正则表达式帮助:我的正则表达式模式将匹配无效字符串
我想要验证的文本字符串由我所说的“段”组成。单个段可能如下所示:
[A-Z,S,3]
到目前为止,我设法构建了这个正则表达式模式,
(?:\[(?<segment>[^,\]\[}' ]+?,[S|D],\d{1})\])+?
它可以工作,但即使整个文本字符串包含无效文本,它也会返回匹配项。我想我需要在模式中的某个地方使用 ^
和 $
但我不知道如何!?
我希望我的模式产生以下结果:
[AZ,S,3][A-Za-z0-9åäöÅäÖ,D,4]
OK(两段)[AZ,S,3]aaaa[A-Za-z0-9åäöÅäÖ,D,4]
不匹配废话[AZ,S,3][A -Za-z0-9åäöÅäÖ,D,4]
不匹配[AZ,S,3][]
不匹配- < code>[AZ,S,3][klm,D,4][0-9,S,1] 确定(三段)
The text string I want to validate consists of what I call "segments". A single segment might look like this:
[A-Z,S,3]
So far I managed to build this regex pattern
(?:\[(?<segment>[^,\]\[}' ]+?,[S|D],\d{1})\])+?
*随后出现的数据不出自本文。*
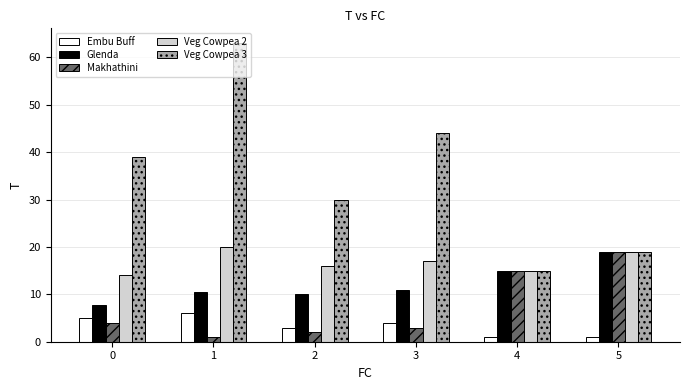

Reading left to right, what are all the values shown in this chart?

Embu Buff: 5.0	6.0	3.0	4.0	1.0	1.0
Glenda: 7.8	10.5	10.0	11.0	15.0	19.0
Makhathini: 4.0	1.0	2.0	3.0	15.0	19.0
Veg Cowpea 2: 14.0	20.0	16.0	17.0	15.0	19.0
Veg Cowpea 3: 39.0	63.0	30.0	44.0	15.0	19.0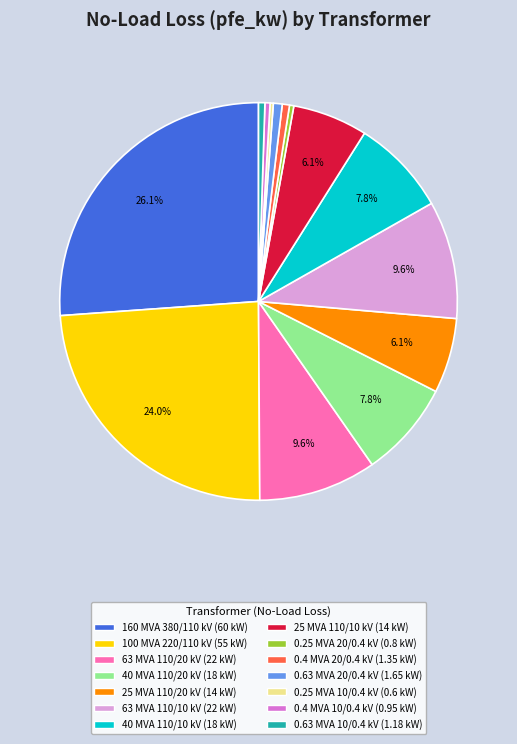

What portion of the pie excludes 25 MVA 110/20 kV?

93.9%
it works but it will return matches even though the whole text string contains invalid text. I guess I need to use ^
and $
somewhere in my pattern but I can't figure out how!?
I would like my pattern to produce the following results:
[A-Z,S,3][A-Za-z0-9åäöÅÄÖ,D,4]
OK(two segments)[A-Z,S,3]aaaa[A-Za-z0-9åäöÅÄÖ,D,4]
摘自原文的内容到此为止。